PRISTINA, Yugoslavia — An attacker opened fire on a group of Serbs gathered in a store in an eastern Kosovo village patrolled by U.S. soldiers, killing a 4-year-old boy and two men, NATO peacekeepers said Monday.
Two men injured in Sunday's attack in Cernica were being treated at a U.S. military hospital at Camp Bondsteel, said Capt. Russell Berg, spokesman for American forces stationed in Kosovo. An ethnic Albanian suspect remained at large, he said.
The attacker used an automatic weapon to kill Milos Petrovic, 4, his grandfather, Vojin Vasic, 60, and Tihomir Simjanovic, 45, said Lt. Scott Olson, spokesman for U.S. forces at nearby Camp Monteith.
The village 28 miles southeast of the capital, Pristina, is patrolled by U.S. peacekeepers who were only a few hundred yards away, Olson said.
"They heard the gunfire and ran in that direction," he said.
The soldiers evacuated the wounded to a hilltop near the local Serbian Orthodox Church so a helicopter could land and ferry them to the hospital. The three died before the helicopter arrived, Olson said.
The top U.N. official in Kosovo, Bernard Kouchner, immediately denounced the attack, insisting that only the regime of Yugoslav President Slobodan Milosevic stands to gain by unrest in this southern Serb province.
"What can possibly be gained by killing a child?" he said in a prepared statement.

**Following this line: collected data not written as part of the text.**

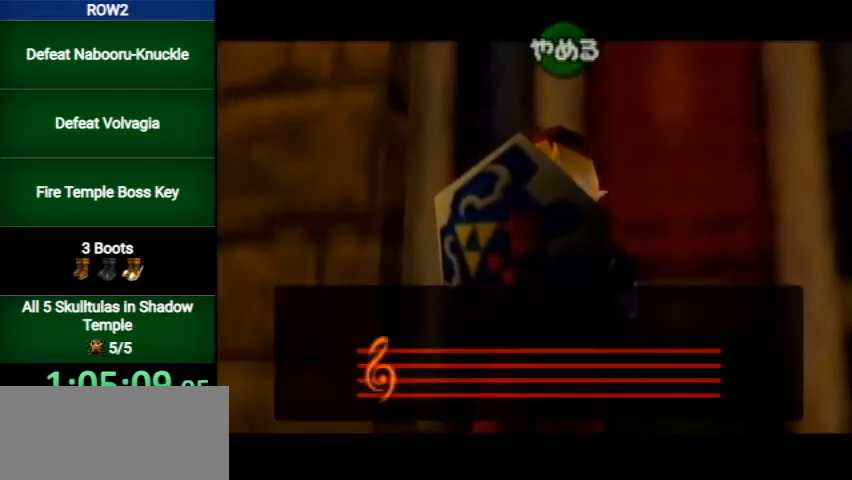
{"buttons": [], "left_stick": "center", "right_stick": "center", "events": []}
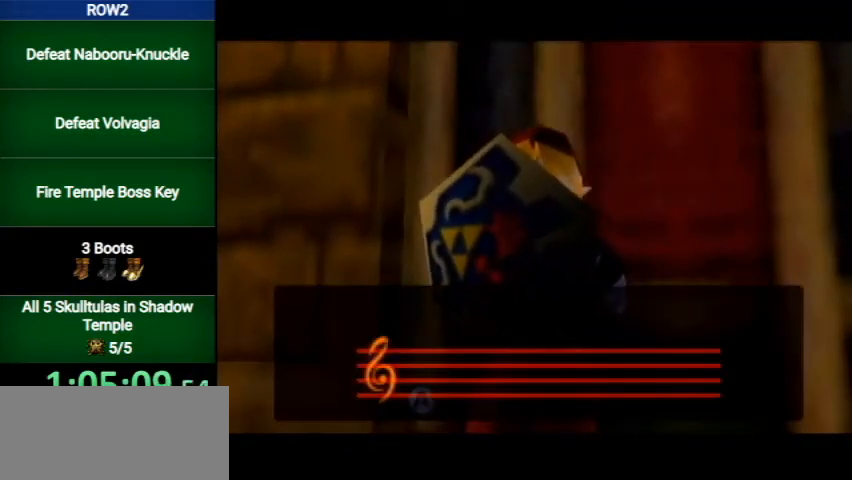
{"buttons": [], "left_stick": "center", "right_stick": "center", "events": []}
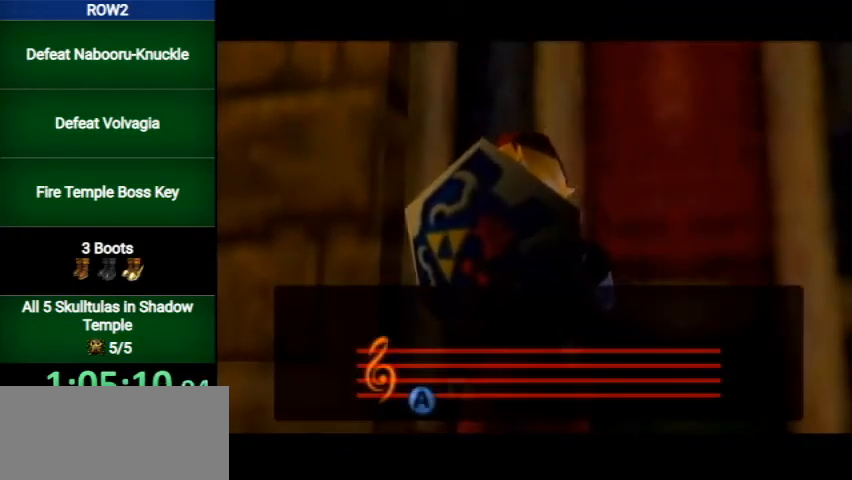
{"buttons": [], "left_stick": "center", "right_stick": "center", "events": []}
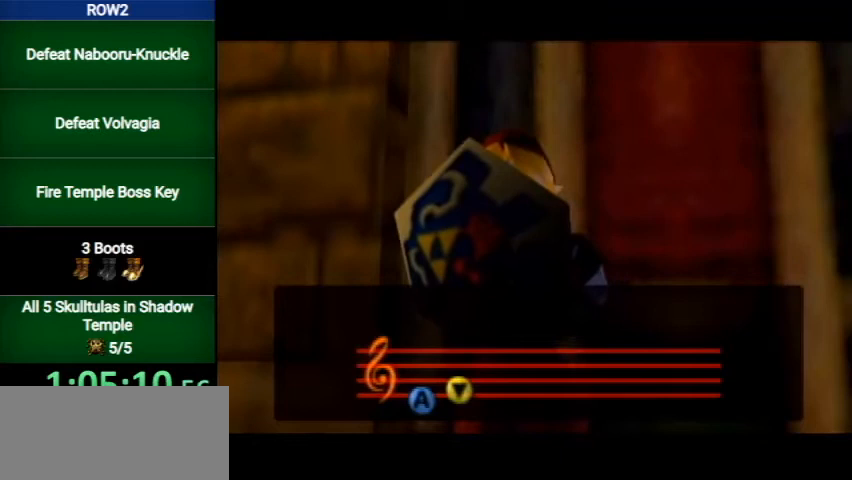
{"buttons": [], "left_stick": "center", "right_stick": "center", "events": []}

Quoting Serb sources in the province, the Belgrade-based independent Beta news agency said the suspect was an ethnic Albanian and reported he had bragged earlier about killing two other people in Cernica.
NATO declined to comment on the ongoing investigation.
Beta also said NATO peacekeepers tried to calm the Serb villagers, who were distraught and angry after the attack.
The timing of the attack was frustrating for U.S. peacekeepers, who had been trying to set up a meeting between the community's ethnic Albanian and Serb leaders in a bid to work out problems and build trust.
It was the third time such a meeting was close at hand — only to be scuttled by violence.
"It is a striking coincidence," Olson said sadly.
President Slobodan Milosevic lashed out at the West Monday for bombing Yugoslavia last year.
"The aggression of NATO was one of the cruelest, worst violence on humanity in the second half of the 20th century," Milosevic said, addressing thousands of cheering supporters as he inaugurated a rebuilt railway bridge across the Danube River in Novi Sad, 50 miles north of the capital, Belgrade. The bridge was destroyed in the bombing.
NATO launched airstrikes last year to force Milosevic to halt his crackdown on ethnic Albanians in Kosovo, Serbia's southern, Albanian-majority province. After 78 days of bombing, Yugoslav army and police were forced to withdraw from Kosovo.